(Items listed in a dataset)

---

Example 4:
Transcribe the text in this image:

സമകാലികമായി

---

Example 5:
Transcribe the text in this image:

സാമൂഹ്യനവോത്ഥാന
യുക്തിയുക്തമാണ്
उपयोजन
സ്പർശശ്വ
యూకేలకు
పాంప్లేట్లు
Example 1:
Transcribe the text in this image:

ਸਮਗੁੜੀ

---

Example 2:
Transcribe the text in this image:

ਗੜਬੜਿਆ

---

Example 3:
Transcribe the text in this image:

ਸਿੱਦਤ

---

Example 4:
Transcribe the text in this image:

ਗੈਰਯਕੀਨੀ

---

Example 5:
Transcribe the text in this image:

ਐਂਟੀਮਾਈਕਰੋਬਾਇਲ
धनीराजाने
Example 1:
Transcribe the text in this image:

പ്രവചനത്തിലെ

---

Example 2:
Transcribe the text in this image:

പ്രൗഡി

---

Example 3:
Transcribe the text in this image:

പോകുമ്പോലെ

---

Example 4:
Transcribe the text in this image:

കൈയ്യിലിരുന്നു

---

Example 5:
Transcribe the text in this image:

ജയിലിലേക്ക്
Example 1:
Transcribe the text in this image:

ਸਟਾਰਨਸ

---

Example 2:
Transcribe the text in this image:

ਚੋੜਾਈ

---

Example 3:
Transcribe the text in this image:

**Your goal:** All of the entries above must be output word for word.

**Solution for this problem:**
---

Example 4:
Transcribe the text in this image:

സമകാലികമായി

---

Example 5:
Transcribe the text in this image:

സാമൂഹ്യനവോത്ഥാന
യുക്തിയുക്തമാണ്
उपयोजन
സ്പർശശ്വ
యూకేలకు
పాంప్లేట్లు
Example 1:
Transcribe the text in this image:

ਸਮਗੁੜੀ

---

Example 2:
Transcribe the text in this image:

ਗੜਬੜਿਆ

---

Example 3:
Transcribe the text in this image:

ਸਿੱਦਤ

---

Example 4:
Transcribe the text in this image:

ਗੈਰਯਕੀਨੀ

---

Example 5:
Transcribe the text in this image:

ਐਂਟੀਮਾਈਕਰੋਬਾਇਲ
धनीराजाने
Example 1:
Transcribe the text in this image:

പ്രവചനത്തിലെ

---

Example 2:
Transcribe the text in this image:

പ്രൗഡി

---

Example 3:
Transcribe the text in this image:

പോകുമ്പോലെ

---

Example 4:
Transcribe the text in this image:

കൈയ്യിലിരുന്നു

---

Example 5:
Transcribe the text in this image:

ജയിലിലേക്ക്
Example 1:
Transcribe the text in this image:

ਸਟਾਰਨਸ

---

Example 2:
Transcribe the text in this image:

ਚੋੜਾਈ

---

Example 3:
Transcribe the text in this image:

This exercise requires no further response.